Directions for this task:
Before copying, remove every picture, and then repeat all entries below precisely as written.

Version difference data

- Opening Delimiter -

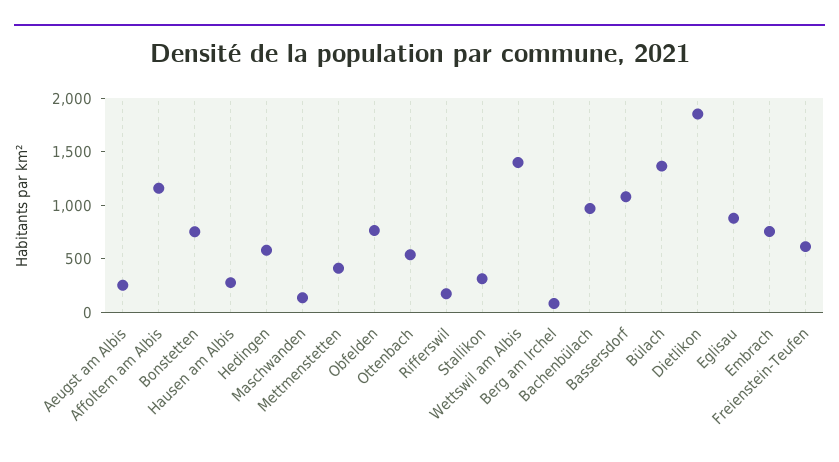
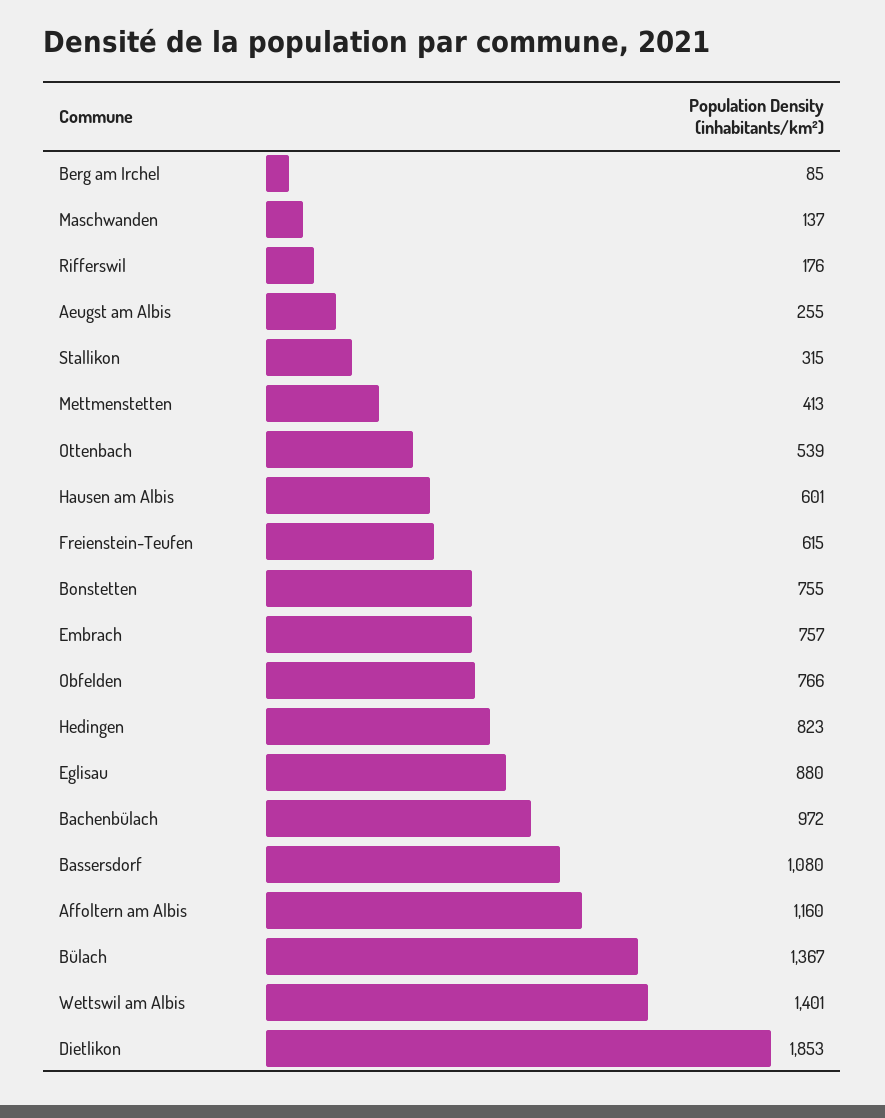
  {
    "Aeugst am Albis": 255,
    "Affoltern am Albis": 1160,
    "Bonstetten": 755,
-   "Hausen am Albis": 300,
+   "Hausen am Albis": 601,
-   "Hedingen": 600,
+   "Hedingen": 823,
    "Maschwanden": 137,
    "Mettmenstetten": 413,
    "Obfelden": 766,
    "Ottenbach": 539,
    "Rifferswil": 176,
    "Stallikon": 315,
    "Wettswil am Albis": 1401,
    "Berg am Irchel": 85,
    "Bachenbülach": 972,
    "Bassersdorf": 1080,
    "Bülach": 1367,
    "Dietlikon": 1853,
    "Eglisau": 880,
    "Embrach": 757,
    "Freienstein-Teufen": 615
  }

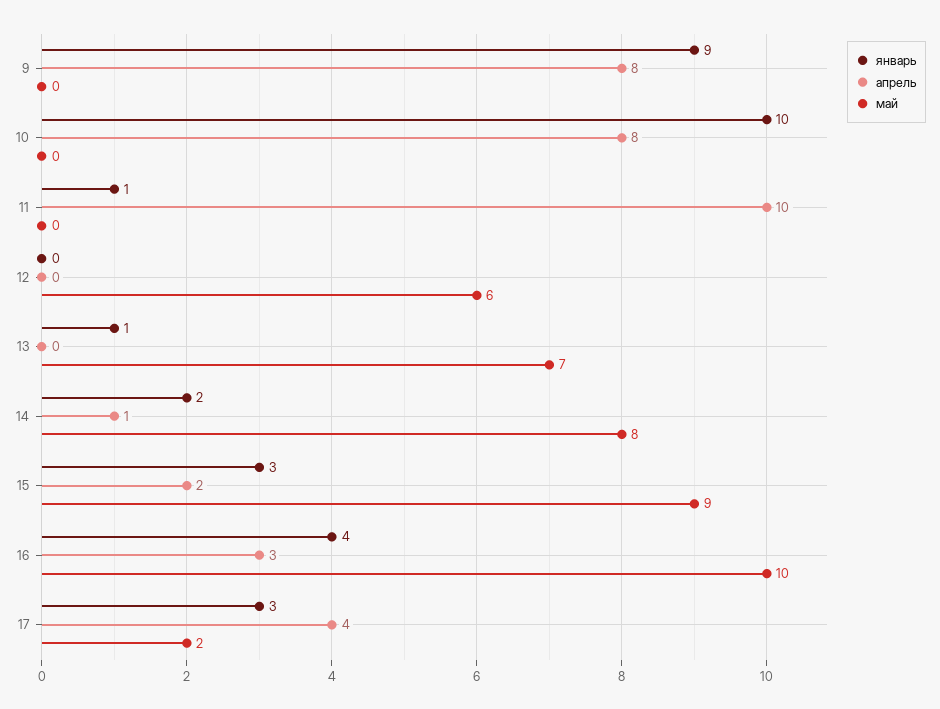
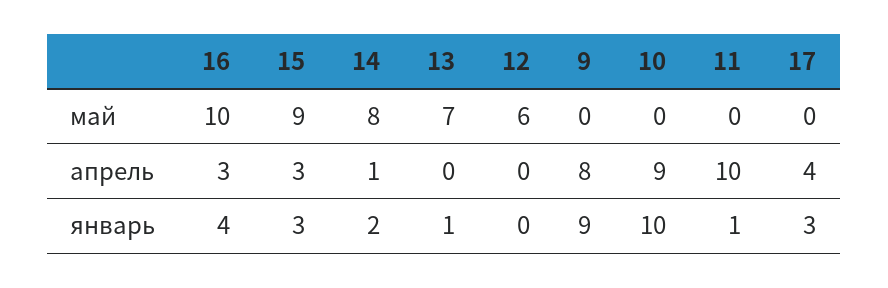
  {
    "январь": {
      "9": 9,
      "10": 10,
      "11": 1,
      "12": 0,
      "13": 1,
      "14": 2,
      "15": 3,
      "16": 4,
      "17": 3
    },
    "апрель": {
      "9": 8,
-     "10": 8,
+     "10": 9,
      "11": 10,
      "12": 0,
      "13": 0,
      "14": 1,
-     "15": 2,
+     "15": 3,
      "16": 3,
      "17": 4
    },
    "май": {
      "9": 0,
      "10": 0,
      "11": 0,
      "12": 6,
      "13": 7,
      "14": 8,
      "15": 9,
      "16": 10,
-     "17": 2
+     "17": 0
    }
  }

- Closing Delimiter -

Exercise result:
  {
    "Aeugst am Albis": 255,
    "Affoltern am Albis": 1160,
    "Bonstetten": 755,
-   "Hausen am Albis": 300,
+   "Hausen am Albis": 601,
-   "Hedingen": 600,
+   "Hedingen": 823,
    "Maschwanden": 137,
    "Mettmenstetten": 413,
    "Obfelden": 766,
    "Ottenbach": 539,
    "Rifferswil": 176,
    "Stallikon": 315,
    "Wettswil am Albis": 1401,
    "Berg am Irchel": 85,
    "Bachenbülach": 972,
    "Bassersdorf": 1080,
    "Bülach": 1367,
    "Dietlikon": 1853,
    "Eglisau": 880,
    "Embrach": 757,
    "Freienstein-Teufen": 615
  }

  {
    "январь": {
      "9": 9,
      "10": 10,
      "11": 1,
      "12": 0,
      "13": 1,
      "14": 2,
      "15": 3,
      "16": 4,
      "17": 3
    },
    "апрель": {
      "9": 8,
-     "10": 8,
+     "10": 9,
      "11": 10,
      "12": 0,
      "13": 0,
      "14": 1,
-     "15": 2,
+     "15": 3,
      "16": 3,
      "17": 4
    },
    "май": {
      "9": 0,
      "10": 0,
      "11": 0,
      "12": 6,
      "13": 7,
      "14": 8,
      "15": 9,
      "16": 10,
-     "17": 2
+     "17": 0
    }
  }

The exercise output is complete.